Les prêtres aussi ont été ordonnés diacres avant de recevoir la grâce du presbytérat. L’annonce de l’Évangile aux pauvres est au cœur de leur ministère, eux qui avec l’évêque reçoivent la grâce d’être pasteurs du Peuple de Dieu tout entier, pour l’enseigner, le sanctifier et le gouverner. Il est si heureux, frères et sœurs, que notre diocèse puisse disposer d’un magnifique presbyterium de 69 prêtres entre 30 et 97 ans, fort bigarré et très fraternel. Je suis soucieux que les prêtres en activité notamment, dont 2/3 ne sont pas incardinés dans le diocèse, trouvent chez nous des conditions de vie et d’exercice du ministère qui ne les isolent, ni ne les épuisent mais au contraire leur permettent de rester fidèles à la grâce reçue et à donner le meilleur de leur vocation. Et je souhaite, que cette fraternité, la prière et le partage de la mission puissent se vivre plus intensément, dans l’attention mutuelle, et une bonne coopération avec toutes les autres charismes et vocations du Peuple de Dieu, appelant ainsi des hommes jeunes à les rejoindre pour être pasteurs avec eux dans notre Église. 

Depuis quelques mois, je consulte les uns et les autres, pour donner un nouveau souffle missionnaire sur le territoire du diocèse, pour permettre à l’Église de grandir en proximité, hospitalité et compassion envers tous, et pour qu’elle mette en œuvre des projets nouveaux d’évangélisation (comme les missions paroissiales par ex.), tout en s’adaptant aux ressources en personnes et moyens à sa disposition actuellement. Je n’ai pas de recette magique pour le faire mais j’ai choisi de susciter six champs missionnaires sur le territoire – sans supprimer les paroisses existantes. Dans chaque champ sera créée une fraternité de prêtres, n’habitant pas forcément ensemble, mais portant ensemble le souci de la mission sur cette partie du territoire, en lien avec des laïcs, aux charismes diverses. Je ne détaille pas plus ce projet dans le cadre de cette homélie. Mais je rends grâce en mesurant qu’il suscite une belle espérance. Je me réjouis de l’apport des chrétiens qui contribuent à l’améliorer. Le 13 avril, nous aurons une assemblée de 150 acteurs pastoraux du diocèse pour y travailler encore.  

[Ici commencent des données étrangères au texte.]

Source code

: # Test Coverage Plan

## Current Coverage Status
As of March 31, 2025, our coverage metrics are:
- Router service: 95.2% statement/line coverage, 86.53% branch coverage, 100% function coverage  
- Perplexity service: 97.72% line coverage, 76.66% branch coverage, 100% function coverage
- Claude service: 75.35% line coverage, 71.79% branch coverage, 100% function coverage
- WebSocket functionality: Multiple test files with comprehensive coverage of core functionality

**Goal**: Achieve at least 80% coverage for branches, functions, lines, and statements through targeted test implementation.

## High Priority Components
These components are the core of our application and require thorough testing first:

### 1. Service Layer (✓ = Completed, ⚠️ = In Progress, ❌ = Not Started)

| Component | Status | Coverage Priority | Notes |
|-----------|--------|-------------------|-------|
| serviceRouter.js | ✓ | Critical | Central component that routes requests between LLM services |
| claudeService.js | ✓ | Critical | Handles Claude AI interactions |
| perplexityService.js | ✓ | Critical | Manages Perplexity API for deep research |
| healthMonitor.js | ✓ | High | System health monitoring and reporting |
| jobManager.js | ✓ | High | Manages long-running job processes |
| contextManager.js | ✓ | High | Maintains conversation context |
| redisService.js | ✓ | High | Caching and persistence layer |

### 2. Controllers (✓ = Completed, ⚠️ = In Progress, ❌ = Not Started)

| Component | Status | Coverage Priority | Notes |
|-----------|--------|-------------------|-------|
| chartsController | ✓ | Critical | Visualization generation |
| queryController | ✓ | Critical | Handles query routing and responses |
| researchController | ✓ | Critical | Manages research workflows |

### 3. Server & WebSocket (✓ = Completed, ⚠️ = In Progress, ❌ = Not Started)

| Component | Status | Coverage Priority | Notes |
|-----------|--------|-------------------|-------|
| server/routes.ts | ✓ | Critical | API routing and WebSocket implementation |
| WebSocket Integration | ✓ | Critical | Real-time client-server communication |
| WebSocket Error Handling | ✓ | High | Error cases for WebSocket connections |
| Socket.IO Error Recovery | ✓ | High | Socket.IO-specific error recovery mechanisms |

Notre Église, je le sens, tout en s’appauvrissant à bien des égards, se renouvelle de l’intérieur, grâce notamment aux catéchumènes, aux confirmands, jeunes adultes de plus en plus nombreux qui chaque année, reçoivent l’onction sainte pour nous rejoindre sur le champ de l’évangélisation. Elle se renouvelle mystérieusement aussi, grâce aux priants, dans la communion des saints. Avec ces nouveaux chrétiens et tous ceux qui prient en secret, nous revenons aux sources de l’Église, à cette eau vive jaillie du côté de Jésus Crucifié. Nous sentons que l’onction du Seigneur ne cesse d’être donnée à l’Église, et que malgré ses blessures et ses péchés, elle est bénie de Dieu et habitée par sa tendresse. A nous de veiller à ce qu’elle reste belle.  

Une seule mouche morte infeste et gâte l’huile du parfumeur, écrit le livre biblique de Qohelet (10,1). N’importe lequel de nos péchés peut l’abîmer. Mais n’importe lequel de nos actes de pénitence, de bonté, de justice et de charité peut aussi la guérir, l’embellir et la sanctifier. Alors, que le Seigneur nous donne, dans l’unité de notre Église diocésaine et la joie d’en faire partie, de recevoir à nouveau, en cette Semaine Sainte, l’onction donnée à Jésus par le Père, l’onction de l’Esprit qui nous envoie porter l’Espérance au monde, éveiller en lui le goût de donner la vie et non la mort, et faire entrer davantage l’éternité dans le temps des hommes. Amen.